Indeed, PEW released additional findings on Egypt in 2013 stating, “Religious restrictions increased in the Middle East-North Africa region in the year following the Arab Spring, and Egypt was home to some of the most intense government restrictions. Butin Egypt, the government’s restrictions also are coupled with a Muslim public that is considerably less tolerant of religious pluralism than Muslims elsewhere.”
When asked about the application of sharia, “a majority of Egyptian Muslims (74%) want sharia, or Islamic law, enshrined as the official law of the land. However, Egypt is one of the few countries where a clear majority (74%) of sharia supporters say both Muslims and non-Muslims in their country should be subject to Islamic law.” In contrast, only 39% of Muslims polled worldwide thought sharia should be enshrined for non-Muslims and Muslims alike, demonstrating the polarization of many Egyptian Muslims.
Additionally, 88% of Egyptian Muslims favor criminalizing apostasy with the death penalty compared to a median %28 of Muslims surveyed in 37 countries on the same question. Clearly, social hostilities in Egypt against non-Muslims are a huge factor in the continued systematic discrimination against Copts and other religious minorities. There are salient factors behind such regrettable attitudes, such as a poor educational system, mosque preachers who incessantly emphasize the Muslims’ supremacy over the Other, and a lack of will by political leadership, regardless who is in power, to adopt politics of citizenship equality.

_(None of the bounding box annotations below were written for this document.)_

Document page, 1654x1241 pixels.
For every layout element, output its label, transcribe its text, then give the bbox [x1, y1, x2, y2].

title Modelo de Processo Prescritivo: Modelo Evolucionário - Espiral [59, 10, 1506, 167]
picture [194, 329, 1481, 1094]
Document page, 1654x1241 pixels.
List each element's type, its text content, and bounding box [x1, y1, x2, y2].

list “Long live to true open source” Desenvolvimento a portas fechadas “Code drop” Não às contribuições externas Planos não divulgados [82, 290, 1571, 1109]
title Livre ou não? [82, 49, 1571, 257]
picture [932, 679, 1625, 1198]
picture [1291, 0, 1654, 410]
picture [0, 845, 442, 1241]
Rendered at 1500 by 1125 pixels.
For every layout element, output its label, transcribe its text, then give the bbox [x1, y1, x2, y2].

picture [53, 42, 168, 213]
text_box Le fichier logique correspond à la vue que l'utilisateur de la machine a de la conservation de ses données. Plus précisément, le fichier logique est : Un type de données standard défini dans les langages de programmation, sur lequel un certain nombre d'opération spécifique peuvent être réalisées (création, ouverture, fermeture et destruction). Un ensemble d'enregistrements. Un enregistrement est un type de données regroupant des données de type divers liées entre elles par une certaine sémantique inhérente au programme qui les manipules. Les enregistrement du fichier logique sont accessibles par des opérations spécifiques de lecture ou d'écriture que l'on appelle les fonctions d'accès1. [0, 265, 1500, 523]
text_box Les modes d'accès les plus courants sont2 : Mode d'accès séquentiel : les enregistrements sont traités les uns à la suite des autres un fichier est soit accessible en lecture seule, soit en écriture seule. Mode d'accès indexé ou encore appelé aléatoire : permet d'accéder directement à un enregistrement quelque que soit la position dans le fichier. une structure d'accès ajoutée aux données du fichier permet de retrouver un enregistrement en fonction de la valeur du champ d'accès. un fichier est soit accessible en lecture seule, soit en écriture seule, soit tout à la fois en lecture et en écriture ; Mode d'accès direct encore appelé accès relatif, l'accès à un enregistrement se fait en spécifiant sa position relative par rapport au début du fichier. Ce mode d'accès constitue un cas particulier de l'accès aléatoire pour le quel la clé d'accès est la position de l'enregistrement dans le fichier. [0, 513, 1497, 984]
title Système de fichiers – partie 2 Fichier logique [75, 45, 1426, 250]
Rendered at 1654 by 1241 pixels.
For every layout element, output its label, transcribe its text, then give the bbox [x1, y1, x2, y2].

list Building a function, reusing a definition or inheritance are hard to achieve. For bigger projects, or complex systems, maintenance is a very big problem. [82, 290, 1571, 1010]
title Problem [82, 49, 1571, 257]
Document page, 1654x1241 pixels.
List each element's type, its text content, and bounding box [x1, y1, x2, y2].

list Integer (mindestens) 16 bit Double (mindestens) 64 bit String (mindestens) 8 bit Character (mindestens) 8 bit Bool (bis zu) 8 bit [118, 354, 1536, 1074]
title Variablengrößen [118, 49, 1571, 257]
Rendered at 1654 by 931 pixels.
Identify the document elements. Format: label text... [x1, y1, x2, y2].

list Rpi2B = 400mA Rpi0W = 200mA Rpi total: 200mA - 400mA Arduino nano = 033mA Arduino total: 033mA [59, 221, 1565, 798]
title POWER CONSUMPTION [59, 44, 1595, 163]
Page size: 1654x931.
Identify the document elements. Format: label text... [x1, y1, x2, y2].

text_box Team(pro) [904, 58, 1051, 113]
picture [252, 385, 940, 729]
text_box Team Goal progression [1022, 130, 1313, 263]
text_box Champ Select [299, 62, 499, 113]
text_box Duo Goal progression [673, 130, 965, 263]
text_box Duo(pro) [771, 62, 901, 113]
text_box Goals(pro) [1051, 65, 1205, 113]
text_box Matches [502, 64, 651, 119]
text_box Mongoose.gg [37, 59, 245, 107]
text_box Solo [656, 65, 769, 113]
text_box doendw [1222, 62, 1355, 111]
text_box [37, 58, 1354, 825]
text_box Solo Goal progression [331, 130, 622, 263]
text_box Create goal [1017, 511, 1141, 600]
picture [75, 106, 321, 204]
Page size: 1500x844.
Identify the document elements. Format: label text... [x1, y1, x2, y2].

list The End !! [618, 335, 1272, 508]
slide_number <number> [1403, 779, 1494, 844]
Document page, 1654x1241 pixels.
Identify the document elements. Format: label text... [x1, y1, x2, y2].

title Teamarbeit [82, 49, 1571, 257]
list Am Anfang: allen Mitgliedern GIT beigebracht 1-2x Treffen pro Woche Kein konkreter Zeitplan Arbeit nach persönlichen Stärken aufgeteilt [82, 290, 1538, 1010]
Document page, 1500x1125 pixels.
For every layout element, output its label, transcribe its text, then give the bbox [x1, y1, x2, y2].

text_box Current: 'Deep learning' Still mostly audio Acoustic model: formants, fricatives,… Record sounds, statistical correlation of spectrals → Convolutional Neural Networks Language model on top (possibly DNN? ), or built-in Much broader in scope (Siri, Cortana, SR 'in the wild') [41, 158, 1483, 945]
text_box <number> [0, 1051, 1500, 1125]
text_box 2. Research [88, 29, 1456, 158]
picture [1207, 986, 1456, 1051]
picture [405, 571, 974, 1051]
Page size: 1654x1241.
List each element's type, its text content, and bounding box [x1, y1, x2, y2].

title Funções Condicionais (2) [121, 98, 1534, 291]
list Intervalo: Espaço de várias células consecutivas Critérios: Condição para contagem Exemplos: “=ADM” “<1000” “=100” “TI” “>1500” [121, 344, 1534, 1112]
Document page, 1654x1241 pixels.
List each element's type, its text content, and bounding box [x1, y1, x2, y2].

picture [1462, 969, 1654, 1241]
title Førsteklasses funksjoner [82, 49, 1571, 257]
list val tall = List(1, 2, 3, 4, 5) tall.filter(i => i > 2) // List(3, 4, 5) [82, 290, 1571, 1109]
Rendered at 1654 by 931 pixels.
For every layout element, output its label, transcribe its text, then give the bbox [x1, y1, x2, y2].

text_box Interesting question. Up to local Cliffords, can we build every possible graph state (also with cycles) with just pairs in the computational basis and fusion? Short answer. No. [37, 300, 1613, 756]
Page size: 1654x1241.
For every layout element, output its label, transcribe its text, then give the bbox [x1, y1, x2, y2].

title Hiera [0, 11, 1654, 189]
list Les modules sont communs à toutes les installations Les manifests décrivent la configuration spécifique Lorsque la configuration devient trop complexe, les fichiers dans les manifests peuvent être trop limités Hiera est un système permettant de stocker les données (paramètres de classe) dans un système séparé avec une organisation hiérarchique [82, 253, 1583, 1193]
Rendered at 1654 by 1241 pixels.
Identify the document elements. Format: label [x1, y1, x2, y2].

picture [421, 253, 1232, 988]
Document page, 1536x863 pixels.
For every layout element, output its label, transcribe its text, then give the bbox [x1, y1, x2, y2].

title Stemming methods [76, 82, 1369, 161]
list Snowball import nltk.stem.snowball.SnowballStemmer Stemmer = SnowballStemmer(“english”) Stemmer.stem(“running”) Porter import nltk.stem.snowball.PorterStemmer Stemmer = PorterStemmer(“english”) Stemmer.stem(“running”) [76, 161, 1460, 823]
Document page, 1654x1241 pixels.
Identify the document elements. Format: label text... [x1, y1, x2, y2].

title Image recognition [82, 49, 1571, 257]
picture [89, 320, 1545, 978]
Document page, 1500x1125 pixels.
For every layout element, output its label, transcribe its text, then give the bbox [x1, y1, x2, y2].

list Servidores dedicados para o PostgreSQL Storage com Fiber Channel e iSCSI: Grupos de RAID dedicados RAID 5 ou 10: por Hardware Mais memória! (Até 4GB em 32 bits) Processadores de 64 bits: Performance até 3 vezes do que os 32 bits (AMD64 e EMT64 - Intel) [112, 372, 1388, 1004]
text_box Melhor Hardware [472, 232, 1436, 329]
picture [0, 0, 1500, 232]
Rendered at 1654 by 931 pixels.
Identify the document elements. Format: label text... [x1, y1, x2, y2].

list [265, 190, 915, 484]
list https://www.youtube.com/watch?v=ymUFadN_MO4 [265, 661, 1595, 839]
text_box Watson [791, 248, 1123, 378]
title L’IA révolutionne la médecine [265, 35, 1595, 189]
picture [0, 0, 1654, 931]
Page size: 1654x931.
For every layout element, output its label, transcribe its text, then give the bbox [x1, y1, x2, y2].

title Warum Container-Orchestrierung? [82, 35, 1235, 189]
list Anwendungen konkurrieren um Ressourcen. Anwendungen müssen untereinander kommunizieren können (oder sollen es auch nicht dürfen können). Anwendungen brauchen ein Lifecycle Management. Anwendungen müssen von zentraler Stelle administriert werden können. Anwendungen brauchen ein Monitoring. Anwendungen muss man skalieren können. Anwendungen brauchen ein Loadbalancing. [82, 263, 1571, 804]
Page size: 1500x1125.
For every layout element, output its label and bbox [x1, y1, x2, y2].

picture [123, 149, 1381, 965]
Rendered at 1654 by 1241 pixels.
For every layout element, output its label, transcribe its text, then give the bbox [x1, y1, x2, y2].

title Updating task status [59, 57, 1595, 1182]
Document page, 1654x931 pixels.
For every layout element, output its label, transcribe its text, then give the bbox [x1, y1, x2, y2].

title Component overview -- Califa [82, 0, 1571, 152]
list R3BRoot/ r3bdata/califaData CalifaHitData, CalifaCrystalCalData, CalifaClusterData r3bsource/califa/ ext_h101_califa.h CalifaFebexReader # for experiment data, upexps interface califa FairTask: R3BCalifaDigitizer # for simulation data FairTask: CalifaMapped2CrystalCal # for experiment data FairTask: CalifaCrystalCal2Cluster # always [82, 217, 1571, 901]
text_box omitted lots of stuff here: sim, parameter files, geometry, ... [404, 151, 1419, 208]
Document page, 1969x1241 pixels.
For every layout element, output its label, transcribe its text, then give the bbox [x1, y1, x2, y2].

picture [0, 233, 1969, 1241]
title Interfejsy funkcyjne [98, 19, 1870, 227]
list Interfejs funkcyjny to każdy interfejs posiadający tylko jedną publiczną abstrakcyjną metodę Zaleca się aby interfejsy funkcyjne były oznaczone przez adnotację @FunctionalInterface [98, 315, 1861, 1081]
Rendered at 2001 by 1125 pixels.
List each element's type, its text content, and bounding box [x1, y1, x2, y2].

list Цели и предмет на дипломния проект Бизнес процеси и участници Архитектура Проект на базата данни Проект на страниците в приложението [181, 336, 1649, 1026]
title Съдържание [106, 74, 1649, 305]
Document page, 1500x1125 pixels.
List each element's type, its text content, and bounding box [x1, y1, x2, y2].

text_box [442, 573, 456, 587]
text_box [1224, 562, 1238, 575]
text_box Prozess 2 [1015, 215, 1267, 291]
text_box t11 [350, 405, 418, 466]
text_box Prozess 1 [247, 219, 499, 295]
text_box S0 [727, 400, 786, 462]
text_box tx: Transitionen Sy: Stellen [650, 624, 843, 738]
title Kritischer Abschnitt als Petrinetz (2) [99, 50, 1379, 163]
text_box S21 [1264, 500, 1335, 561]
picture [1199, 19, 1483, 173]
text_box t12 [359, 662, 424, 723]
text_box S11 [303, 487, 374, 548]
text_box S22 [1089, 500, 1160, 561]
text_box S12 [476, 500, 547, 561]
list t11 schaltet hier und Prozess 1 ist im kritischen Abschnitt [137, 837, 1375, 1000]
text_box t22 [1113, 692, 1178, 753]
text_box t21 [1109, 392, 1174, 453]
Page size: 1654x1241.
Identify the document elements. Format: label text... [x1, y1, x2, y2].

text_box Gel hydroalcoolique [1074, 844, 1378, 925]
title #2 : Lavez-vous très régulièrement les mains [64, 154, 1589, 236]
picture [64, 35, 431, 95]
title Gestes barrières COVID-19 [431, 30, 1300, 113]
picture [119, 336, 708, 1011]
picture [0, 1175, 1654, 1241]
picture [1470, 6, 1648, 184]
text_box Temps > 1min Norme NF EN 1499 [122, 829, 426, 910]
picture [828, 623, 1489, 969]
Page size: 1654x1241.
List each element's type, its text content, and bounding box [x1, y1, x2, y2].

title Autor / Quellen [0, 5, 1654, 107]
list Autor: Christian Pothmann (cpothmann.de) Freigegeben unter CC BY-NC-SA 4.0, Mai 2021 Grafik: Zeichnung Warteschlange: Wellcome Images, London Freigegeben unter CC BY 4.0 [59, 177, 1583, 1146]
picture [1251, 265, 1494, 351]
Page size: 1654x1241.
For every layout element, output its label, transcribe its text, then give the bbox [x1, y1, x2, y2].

The passage of the 1998 IRFA legislation was an important step, but we recognize that the state of religious freedom worldwide is even more dire in 2014 than it was in 1998. Despite the mass exodus of religious minorities from Iraq, Syria, Egypt, and the region, President Obama has yet to appoint and confirm a Special Envoy for Religious Freedom in the Near East and South Central Asia despite signing that bill into law earlier this year. Failing to make an appointment demonstrates the lack of prioritization for the most immediately nominate a qualified Special Envoy which is not only necessary but would be a fitting step during this week that we commemorate International Religious Freedom Day.